◆ **原文**

::::::

もしもロシアがウクライナで核兵器を使ったら…世界各地で「核ドミノ現象」 一気に下がる開発・利用へのハードル

治安 太郎 治安 太郎

ロシアによるウクライナ侵略が長期化する様相を示すなか、ここにきて1つ大きな問題が生じている、核問題だ。各国からの軍事的支援も影響してか、ロシア軍による侵攻はプーチン大統領の計画通りに進んでおらず、政治的焦りからか最近では病院や学校など攻撃の無差別化が深刻化し、ウクライナ軍を弱体化させるため小規模の核使用の可能性が取り沙汰されている。

プーチン大統領も核兵器使用を辞さない姿勢を示しているほか、ロシア軍はこれまでチェルノブイリなどウクライナの原子力発電所を攻撃、占拠するなど世界に衝撃を与えている。国連のグテーレス事務総長もかつては考えられなかった核戦争が今や起こり得ると述べるなど、広島・長崎への原爆投下以降、最も緊張が高まっている。

::::::

[データセットの記録]
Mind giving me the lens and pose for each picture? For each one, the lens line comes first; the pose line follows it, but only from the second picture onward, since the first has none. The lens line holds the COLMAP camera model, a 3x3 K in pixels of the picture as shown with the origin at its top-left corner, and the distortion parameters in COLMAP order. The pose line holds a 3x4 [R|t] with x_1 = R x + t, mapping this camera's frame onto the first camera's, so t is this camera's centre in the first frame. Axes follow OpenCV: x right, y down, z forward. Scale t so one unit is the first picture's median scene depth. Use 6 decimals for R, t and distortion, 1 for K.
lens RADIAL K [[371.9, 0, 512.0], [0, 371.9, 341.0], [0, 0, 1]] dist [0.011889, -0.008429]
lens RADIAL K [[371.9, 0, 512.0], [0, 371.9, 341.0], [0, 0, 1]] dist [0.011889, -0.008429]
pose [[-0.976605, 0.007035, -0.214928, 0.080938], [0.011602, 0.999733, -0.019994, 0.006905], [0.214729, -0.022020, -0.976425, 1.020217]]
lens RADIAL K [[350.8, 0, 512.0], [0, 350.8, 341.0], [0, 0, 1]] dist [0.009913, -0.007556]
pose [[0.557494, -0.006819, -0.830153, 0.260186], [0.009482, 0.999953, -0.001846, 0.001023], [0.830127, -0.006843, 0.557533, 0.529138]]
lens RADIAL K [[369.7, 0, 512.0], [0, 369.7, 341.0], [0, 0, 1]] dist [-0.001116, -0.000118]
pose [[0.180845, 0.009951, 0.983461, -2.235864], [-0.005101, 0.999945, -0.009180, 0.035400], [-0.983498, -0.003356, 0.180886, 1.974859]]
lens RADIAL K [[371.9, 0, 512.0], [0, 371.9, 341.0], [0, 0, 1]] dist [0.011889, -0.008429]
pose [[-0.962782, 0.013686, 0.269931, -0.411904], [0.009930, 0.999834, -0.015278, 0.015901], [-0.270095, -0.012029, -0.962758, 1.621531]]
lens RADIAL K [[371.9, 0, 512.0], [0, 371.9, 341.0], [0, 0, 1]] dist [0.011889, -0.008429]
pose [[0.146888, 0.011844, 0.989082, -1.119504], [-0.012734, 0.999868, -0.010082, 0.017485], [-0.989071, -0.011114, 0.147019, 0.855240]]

::::::

◆ **課題の説明**
ロシアの核使用に関する記事のうち、「プーチン大統領も核兵器使用を」から「降、最も緊張が高まっている。」までを、末尾の語句も含めて一字一句そのまま書き写してください。

◆ **解答欄**
プーチン大統領も核兵器使用を辞さない姿勢を示しているほか、ロシア軍はこれまでチェルノブイリなどウクライナの原子力発電所を攻撃、占拠するなど世界に衝撃を与えている。国連のグテーレス事務総長もかつては考えられなかった核戦争が今や起こり得ると述べるなど、広島・長崎への原爆投下以降、最も緊張が高まっている。